Benthic metabolism was determined by measuring the changes in DO levels within dome-shaped chambers (Figure 2) at sites 2, 4, and 6 during a 36-h period on 15–16 July 2015 and during a 42-h period on 20–21 May 2017. The sites were chosen due to their cobble-dominated substrate, which was more conducive to obtaining a watertight seal with the chambers than the sand-dominated substrates of the other sites (Fellows et al 2006). They also allowed for a transition from forest to floodplain and back to forest.

Figure 2. Opaque and transparent benthic chambers. The bottom metal strip was added in 2017.

Benthic chambers were composed of transparent polymethyl methacrylate. Some were left transparent and others were painted black on the outside surface. Mean light attenuation by the transparent chambers was <5% within the 400–700 nm photosynthetic spectral range, with a marked increase to almost 60% at 350–390 nm (Figure 3). The chambers were constructed to allow in situ determination of benthic metabolism through direct contact with benthic substrate. The top of each chamber had a watertight access port to allow insertion of a DO probe (YSI-55, Yellow Springs, OH, www.ysi.com) during sampling.

Figure 3. The percentage of light intensity from a standard incandescent bulb attenuated by our benthic chambers at wavelengths 350–1000 nm. Wavelengths outside of this range were not tested. Each marker represents the mean of ten 3-ms optical spectrometric readings at each wavelength (Ocean Optics, USB-650 Red Tide. www.oceanoptics.com). Error bars omitted for clarity.

Each site had three transparent and three opaque chambers, for a total of six chambers at each site. All chambers were placed along the streambank to minimize the effects of canopy gaps. Chambers were inserted ∼5 cm into the benthic substrate. In July 2015, the chambers were set out at ∼12:00 pm. After a ∼2 h stabilization period, DO measurements from the chambers and surrounding stream were taken at ∼4-h intervals for the next 36 h. This experiment was repeated in May 2017 after some improvements to the experimental design. First, due to suspected leakage of benthic seals in 2015, chambers were redesigned to include a metal strip at the bottom (Figure 2), allowing chambers to be inserted more rigorously into the substrate. Secondly, chambers were set out at ∼5:00 am and DO measurements first checked ∼1 h later. Measurements were taken at ∼3–4-h intervals for the next 42 h

Community respiration (CR) rates for the transparent chambers were calculated by determining the difference in DO concentrations between measurements when values were decreasing during the night (9 PM to 5 AM), and dividing by 8 to find the hourly rate of oxygen consumption. Net primary production (NPP) rates were calculated in the transparent chambers by determining the difference in DO concentrations between measurements when values were increasing during the day (5 AM–9 PM), and dividing by 18 to find the hourly rate of oxygen production. Hourly gross primary production (GPP) during daylight hours was then calculated by adding NPP and CR. Resulting values in units of mg O₂ L⁻¹ h⁻¹ were then multiplied by chamber volume (25 L) and divided by benthic substrate surface area (0.165 m²), rendering units of mg O₂ m⁻² h⁻¹. These rates were subsequently converted to units of carbon, assuming molar equivalency between C and O in both respiration and photosynthesis (Fellows et al. 2006). GPP and R values were multiplied by 18 (daylight hours) and 24 (total hours), respectively, to estimate the total daily gross primary production (GPP₂₄) and community respiration (CR₂₄). Subtracting CR₂₄ from GPP₂₄ yielded net daily metabolism (NDM), a measure of the daily total carbon deficit or surplus from the chamber. GPP₂₄ was divided by CR₂₄ to measure the overall autotrophy or heterotrophy of the chamber. Respiration rates were also calculated in the opaque chambers to serve as controls.

* _What to do_
Using the benthic chamber methods text, explain in one to three sentences why a metal strip was added to the bottom of the chambers in 2017.

* _Data section_
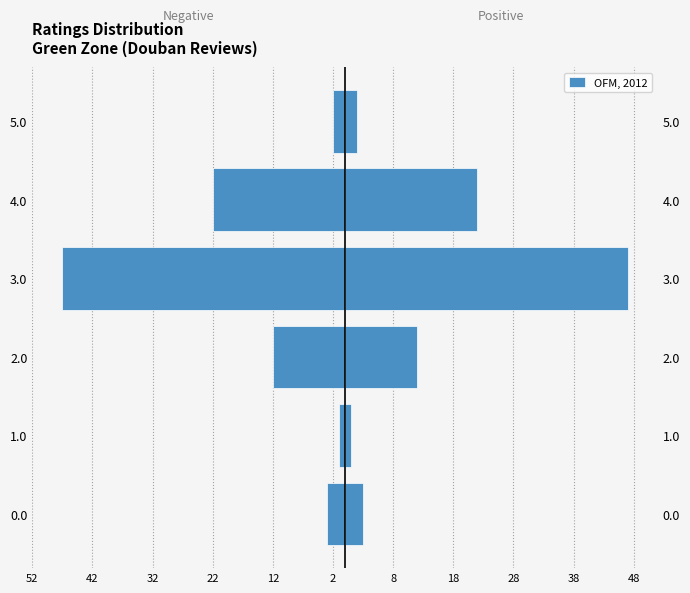

The Negative side series shows -3 at 5.0. True or false?

False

* _Task solution_
The chambers' benthic seals were suspected of leaking in 2015. The metal strip let the chambers be inserted more rigorously into the substrate.